Quatre leçons d’une pollution sans importance

Quatre leçons d’une pollution sans importance

L’Almanach Cousteau de l’Environnement – Boire, manger, respirer – pages 511-512

 

Fukushima

Le 26 novembre 1979, des ouvriers vidaient dans l’Yerre, petit affluent de la Seine, des fûts abandonnés d’une entreprise chimique de Brie-Comte-Robert. Le 5 décembre, on apprenait qu’ils contenaient des insecticides organofluorés hautement toxiques qui ont progressivement anéanti toute vie en aval de l’ancienne usine. Comme c’était l’hiver, on n’a pas vu des milliers de poissons morts, flotter le ventre à l’air. Près d’un million de poissons (500 tonnes) ont pourtant été décimés en quelques jours, sur les 25 km entre Brie-Comte-Robert et Brunoy. La pollution était plus sournoise et s’attaquait aux animaux aquatiques enfouis dans la vase. Cela paraissait être une pollution sans importance, du moins pour les journaux locaux, même si les produits toxiques progressaient vers Paris. Les Services des Eaux de la Ville de Paris affirmaient qu’aucun danger ne menaçait les Parisiens, tout en renforçant discrètement les traitements à l’ozone et au charbon actif. La mairie de Paris avait même déclaré qu’au pire “la nappe devrait être largement diluée quand elle arrivera dans le fleuve”. L’Almanach Cousteau tirait quatre leçons de cette sombre histoire.

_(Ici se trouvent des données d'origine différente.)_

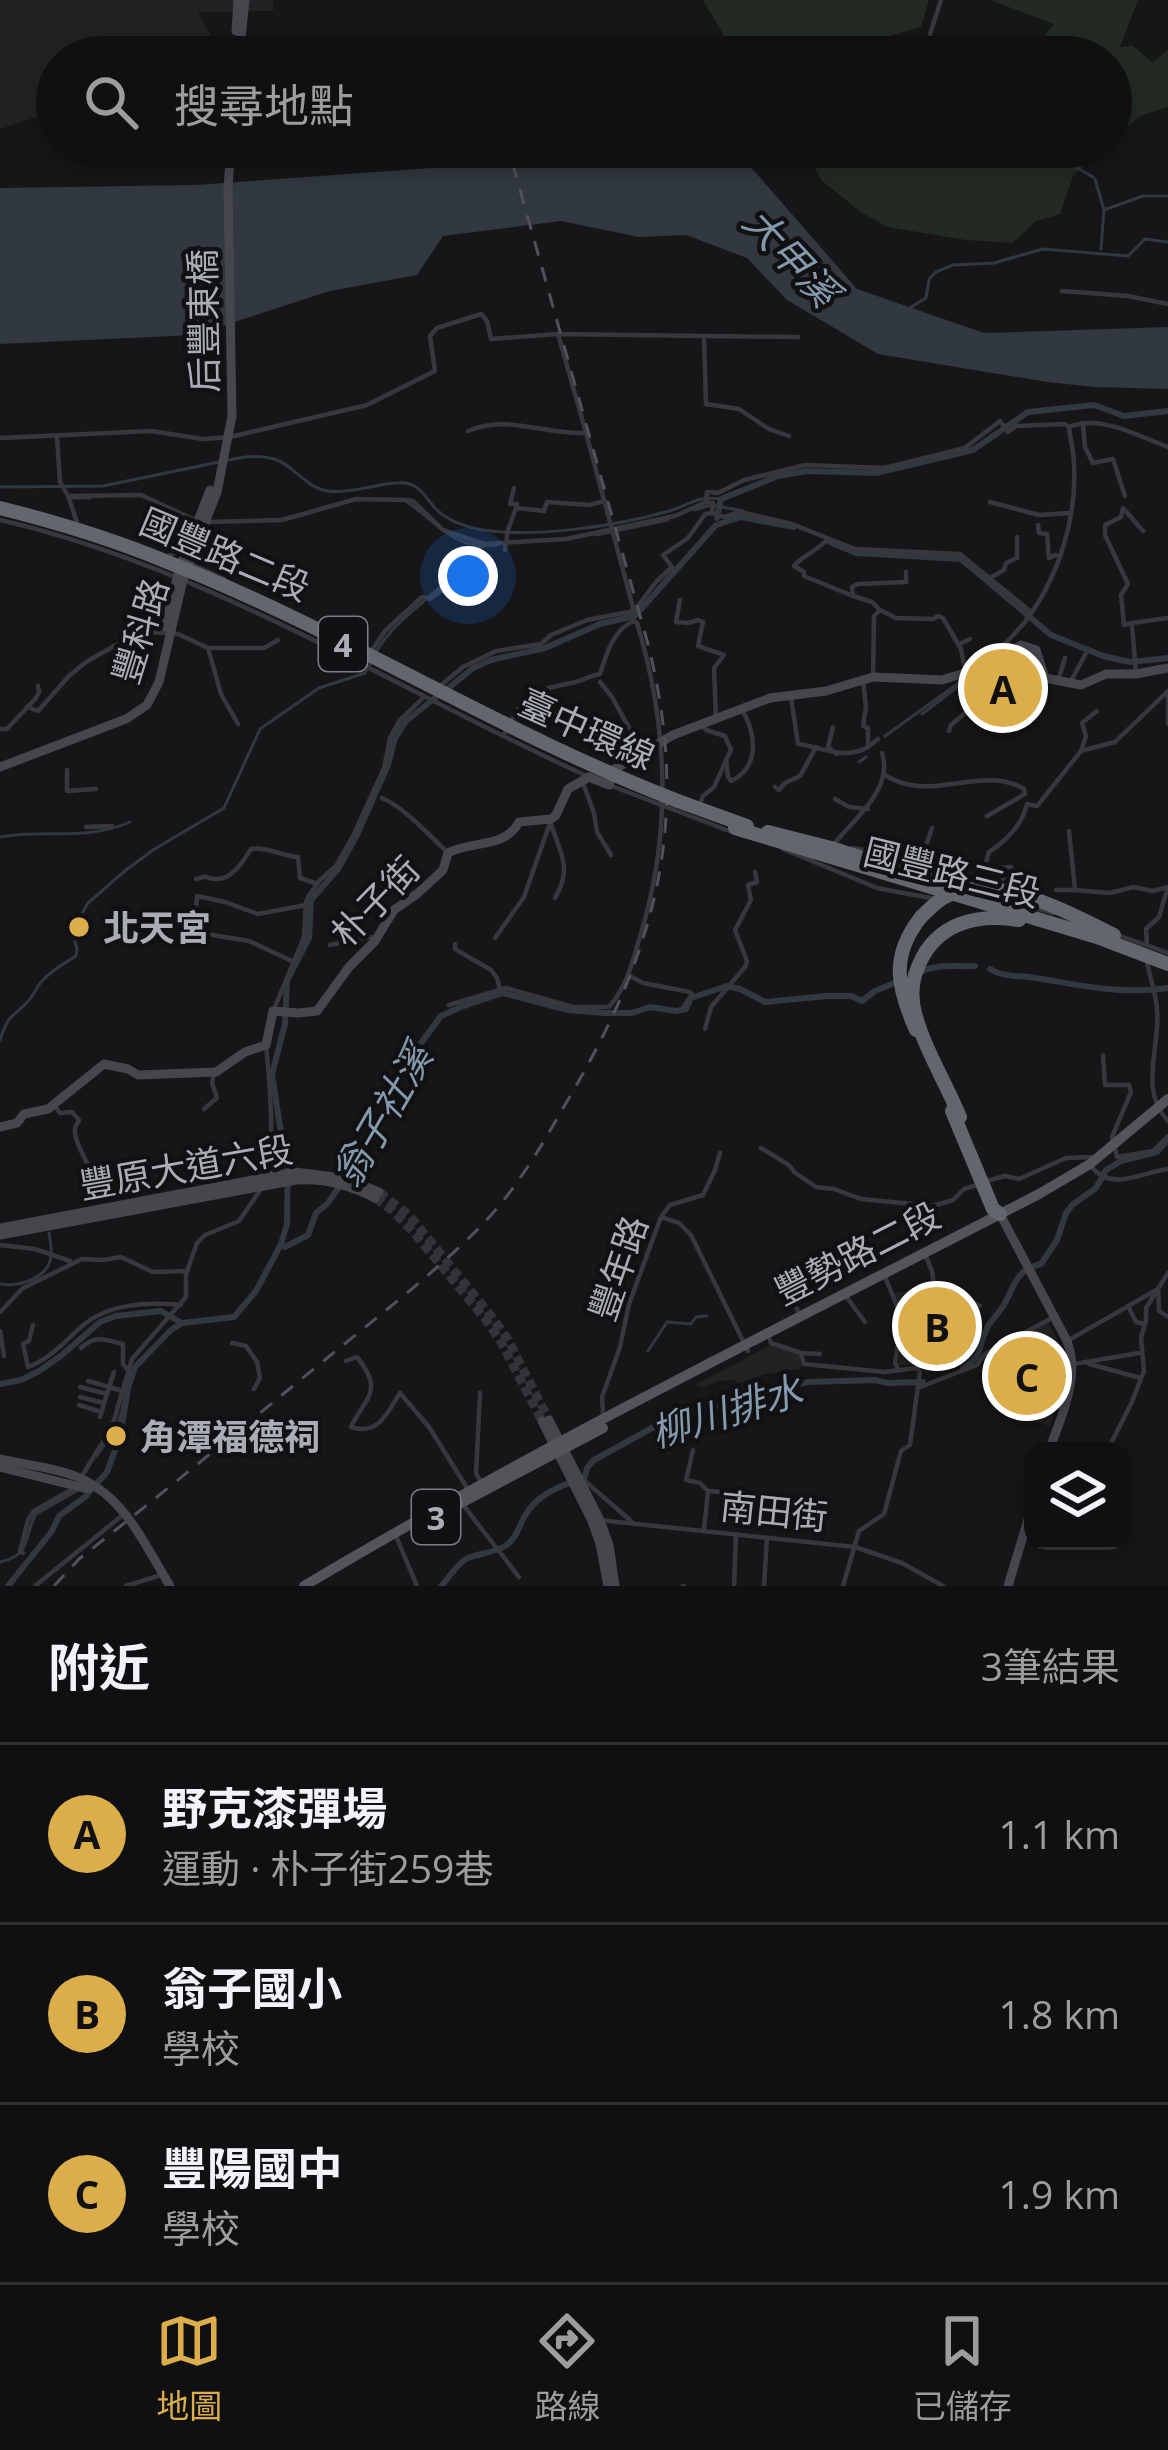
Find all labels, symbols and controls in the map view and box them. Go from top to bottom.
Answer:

Leçon n°1 : Lors d’une catastrophe écologique, les autorités, par principe, commencent toujours par nier les faits, puis à en minimiser les conséquences. C’était le cas pour l’Amoco Cadiz et Tchernobyl. Plus la situation leur échappe, plus elles font semblant d’avoir tout prévu pour qu’elle ne se présente pas.

Leçon n°2 : Les pollutions ne sont pas vraiment combattues, mais souvent cachées sous la terre ou dans les profondeurs marines. Nous laissons la nature se charger d’adsorber nos déchets empoisonnés.

Leçon n°3 : Les pollutions sont souvent le fait d’actes volontaires, conséquences de l’ignorance ou de l’avidité des citoyens. Ce n’est pas une fatalité.

Leçon n°4 : La destruction de la biodiversité n’était pas un problème pour les autorités, ni d’ailleurs pour la plupart des citoyens. Les pêcheurs pouvaient se plaindre de ne plus prendre de poissons, mais personne, ou presque, ne pleurait tous les animaux microscopiques qui sont pourtant des éléments fondamentaux des écosystèmes.

Les catastrophes écologiques n’ont pas cessé de faire la une des journaux depuis quatre décennies, sans que nous retenions la leçon. L’explosion en 2010 dans le golfe du Mexique de la plateforme Deepwater Horizon a provoqué la pire marée noire de l’histoire dont les effets à long terme sur l’environnement restent impossibles à prédire. Une zone d’exclusion de la taille du Luxembourg reste en place après l’explosion d’un réacteur de la centrale nucléaire de Tchernobyl en 1986. Après l’accident nucléaire de Fukushima en 2011, des centaines de milliers de personnes ne peuvent rejoindre leur lieu d’habitation et les technologies pour nettoyer le site irradié restent à imaginer. A chaque fois les autorités nous auraient assuré, la veille de la catastrophe, que tout avait été prévu, que tout était sous contrôle…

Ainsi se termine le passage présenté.